Cerebos bid undervalues Comvita by 38pc - report

One of Comvita's stores in Hong Kong. The company has told shareholders that the Cerebos takeover offer is too low and they should not sell their shares.  Photo / supplied
One of Comvita's stores in Hong Kong. The company has told shareholders that the Cerebos takeover offer is too low and they should not sell their shares. Photo / supplied

Cerebos New Zealand's $71.6 million bid to buy Comvita undervalues the local honey products maker by as much as 38 per cent, according to the independent adviser's report.

Comvita's independent directors are urging shareholders to reject the hostile bid, having previously called it an "unsolicited, unwelcome, opportunistic" offer.

Adviser Grant Samuel valued Comvita at between $3.40 and $4 a share, a premium of between 26 per cent and 38 per cent to Cerebos NZ's $2.50 a share offer, and said there's no compelling reason for investors to accept the bid.

"This is not the time to sell your Comvita shares," chairman Neil Craig said in a statement. "If a buyer emerges willing to fully recognise the potential of Comvita, we will assess such an offer and report to shareholders."

Since the offer emerged last month, the shares have climbed 38 per cent to $2.90. That makes the offer a 16 per cent discount to the current trading price.

Last week, Comvita reported a first-half profit of $2.2 million, turning around a loss of $2.2 million a year earlier.

The offer came a month after Comvita settled a patent dispute with Brightwake, where it granted a sub-licence to the British rival letting it manufacture, distribute and sell its Algivon brand in territories where the Comvita subsidiary Apimed Medial Honey has patent protections. As part of the settlement, Comvita avoided a 226,000 pound payment.

The Te Puke-based company expects annual profit of between $7.3 million and $8.2 million, with sales likely to be between $91 million and $95 million.

In its bid, Cerebos pointed out Comvita had missed meeting forecast guidance in the past four financial years.
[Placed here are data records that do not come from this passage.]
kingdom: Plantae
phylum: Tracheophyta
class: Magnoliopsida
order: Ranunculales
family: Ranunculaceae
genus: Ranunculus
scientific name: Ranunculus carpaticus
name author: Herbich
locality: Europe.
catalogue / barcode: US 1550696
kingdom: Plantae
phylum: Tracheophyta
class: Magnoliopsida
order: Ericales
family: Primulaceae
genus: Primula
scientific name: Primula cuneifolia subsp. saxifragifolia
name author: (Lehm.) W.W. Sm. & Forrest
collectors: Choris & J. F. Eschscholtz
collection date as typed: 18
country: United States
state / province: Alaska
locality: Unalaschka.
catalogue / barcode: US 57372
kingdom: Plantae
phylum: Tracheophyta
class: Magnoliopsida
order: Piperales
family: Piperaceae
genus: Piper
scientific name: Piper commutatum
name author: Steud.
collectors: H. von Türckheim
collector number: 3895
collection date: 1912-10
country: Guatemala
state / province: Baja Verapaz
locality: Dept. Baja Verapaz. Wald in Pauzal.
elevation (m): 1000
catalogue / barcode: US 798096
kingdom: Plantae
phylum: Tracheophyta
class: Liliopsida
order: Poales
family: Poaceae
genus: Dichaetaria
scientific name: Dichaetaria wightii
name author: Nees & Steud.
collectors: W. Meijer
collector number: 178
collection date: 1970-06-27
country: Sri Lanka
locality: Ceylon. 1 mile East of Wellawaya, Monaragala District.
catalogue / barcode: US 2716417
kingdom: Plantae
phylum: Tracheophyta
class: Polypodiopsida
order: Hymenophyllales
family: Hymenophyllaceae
Cerebos NZ is the local bidding vehicle for Singapore-listed Cerebos Pacific, and will delist Comvita if it wins 90 per cent of acceptances, the minimum level needed to force compulsory acquisition.

If it falls short but declares the bid unconditional with at least 50 percent of the company, it will "seek appropriate representation on the Comvita board and will participate in decisions relating to Comvita and its future through the Comvita board," according to the offer document.

Sister company Cerebos Gregg's, whose local brands include Caffe L'Affare coffee, Bisto gravies, and Raro drink powder, recently invested $13 million to expand facilities in a joint venture at Mount Maunganui, and is spending $6 million on the country's only instant coffee producing plant in Dunedin.

Shares in Cerebos Pacific fell 1.5 per cent S$4.60 on the Singapore Exchange in trading yesterday.